Parseval Regularization for Continual Reinforcement Learning
Wesley Chung, Lynn Cherif, David Meger, Doina Precup
TL;DR
This paper tackles continual reinforcement learning challenges, such as plasticity loss and primacy bias, by applying Parseval regularization to maintain near-orthogonal weight matrices and stable gradient flow across task sequences. The authors formalize an objective that adds a Parseval term, enforcing $W W^{\top} \approx s I$, to both policy and value networks, at a per-layer computational cost of $O(d^3)$ with modest runtime overhead. Through extensive experiments on Gridworld, CARL, and Metaworld benchmarks, they show that Parseval regularization yields substantial improvements in continual RL performance, supported by ablations and analyses of network properties like stable rank, weight diversity, and the input-output Jacobian.
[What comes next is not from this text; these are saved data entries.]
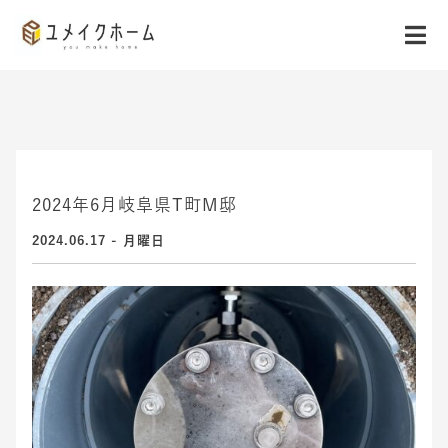
2024年6月岐阜県T町M邸
2024.06.17 - 月曜日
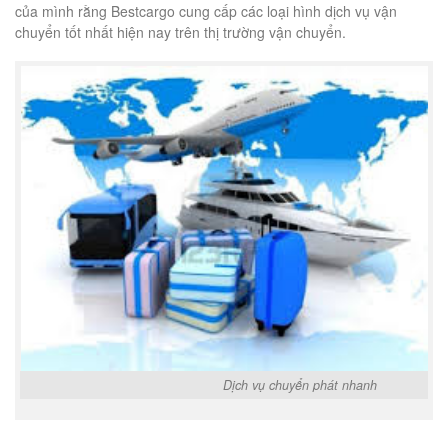
của mình rằng Bestcargo cung cấp các loại hình dịch vụ vận
chuyển tốt nhất hiện nay trên thị trường vận chuyển.
Dịch vụ chuyển phát nhanh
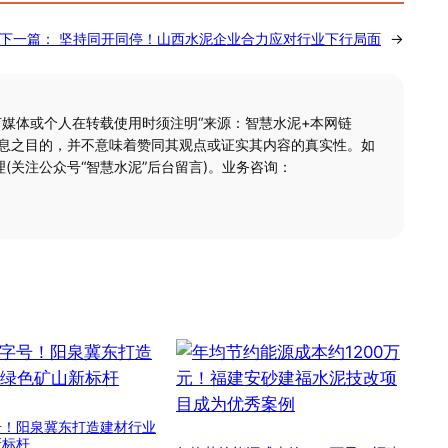
下一篇：
坚持同开同停！山西水泥企业合力应对行业下行局面
→
何媒体或个人在转载使用时须注明“来源：智慧水泥+本网链
信息之目的，并不意味着赞同其观点或证实其内容的真实性。如
(关注公众号“智慧水泥”后台留言)。业务咨询：
号！阳泉冀东打造建材行业
新标杆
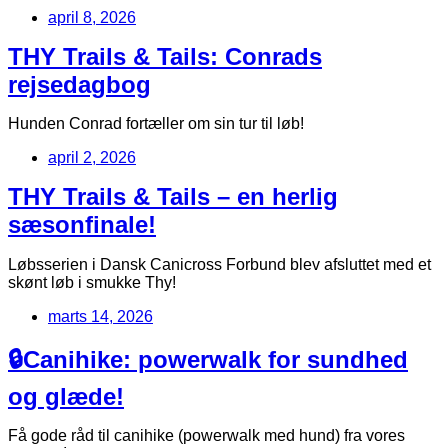
april 8, 2026
THY Trails & Tails: Conrads
rejsedagbog
Hunden Conrad fortæller om sin tur til løb!
april 2, 2026
THY Trails & Tails – en herlig
sæsonfinale!
Løbsserien i Dansk Canicross Forbund blev afsluttet med et
skønt løb i smukke Thy!
marts 14, 2026
🔒Canihike: powerwalk for sundhed
og glæde!
Få gode råd til canihike (powerwalk med hund) fra vores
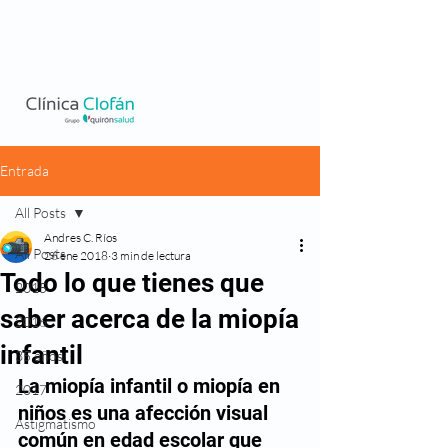
Entrada
All Posts
Andres C. Ríos
All Posts
26 ene 2018
3 min de lectura
Todo lo que tienes que
2015
saber acerca de la miopía
2016
infantil
35 años
La miopía infantil o miopía en 
2017
niños es una afección visual 
Astigmatismo
común en edad escolar que 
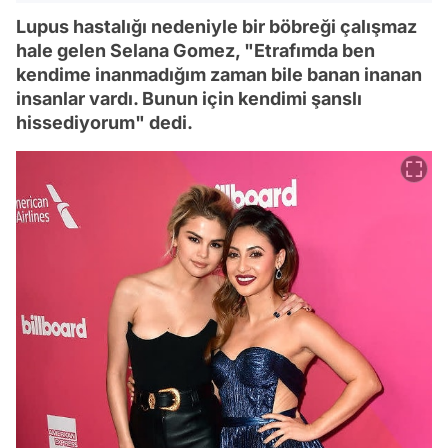
Lupus hastalığı nedeniyle bir böbreği çalışmaz
hale gelen Selana Gomez, "Etrafımda ben
kendime inanmadığım zaman bile banan inanan
insanlar vardı. Bunun için kendimi şanslı
hissediyorum" dedi.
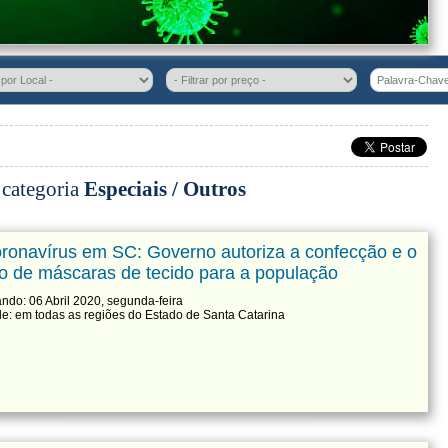
 categoria
Especiais / Outros
ronavírus em SC: Governo autoriza a confecção e o
o de máscaras de tecido para a população
ndo: 06 Abril 2020, segunda-feira
e: em todas as regiões do Estado de Santa Catarina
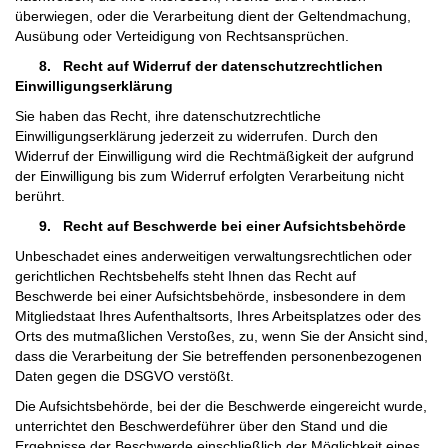
überwiegen, oder die Verarbeitung dient der Geltendmachung,
Ausübung oder Verteidigung von Rechtsansprüchen.
8.
Recht auf Widerruf der datenschutzrechtlichen
Einwilligungserklärung
Sie haben das Recht, ihre datenschutzrechtliche
Einwilligungserklärung jederzeit zu widerrufen. Durch den
Widerruf der Einwilligung wird die Rechtmäßigkeit der aufgrund
der Einwilligung bis zum Widerruf erfolgten Verarbeitung nicht
berührt.
9.
Recht auf Beschwerde bei einer Aufsichtsbehörde
Unbeschadet eines anderweitigen verwaltungsrechtlichen oder
gerichtlichen Rechtsbehelfs steht Ihnen das Recht auf
Beschwerde bei einer Aufsichtsbehörde, insbesondere in dem
Mitgliedstaat Ihres Aufenthaltsorts, Ihres Arbeitsplatzes oder des
Orts des mutmaßlichen Verstoßes, zu, wenn Sie der Ansicht sind,
dass die Verarbeitung der Sie betreffenden personenbezogenen
Daten gegen die DSGVO verstößt.
Die Aufsichtsbehörde, bei der die Beschwerde eingereicht wurde,
unterrichtet den Beschwerdeführer über den Stand und die
Ergebnisse der Beschwerde einschließlich der Möglichkeit eines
They also explore relaxations (diagonal layers, input scaling, and subgroup Parseval) to balance capacity and optimization benefits, highlighting the practical viability of orthogonality-based regularization for rapid adaptation in nonstationary RL with manageable computational costs.
Abstract
Loss of plasticity, trainability loss, and primacy bias have been identified as issues arising when training deep neural networks on sequences of tasks -- all referring to the increased difficulty in training on new tasks. We propose to use Parseval regularization, which maintains orthogonality of weight matrices, to preserve useful optimization properties and improve training in a continual reinforcement learning setting. We show that it provides significant benefits to RL agents on a suite of gridworld, CARL and MetaWorld tasks. We conduct comprehensive ablations to identify the source of its benefits and investigate the effect of certain metrics associated to network trainability including weight matrix rank, weight norms and policy entropy.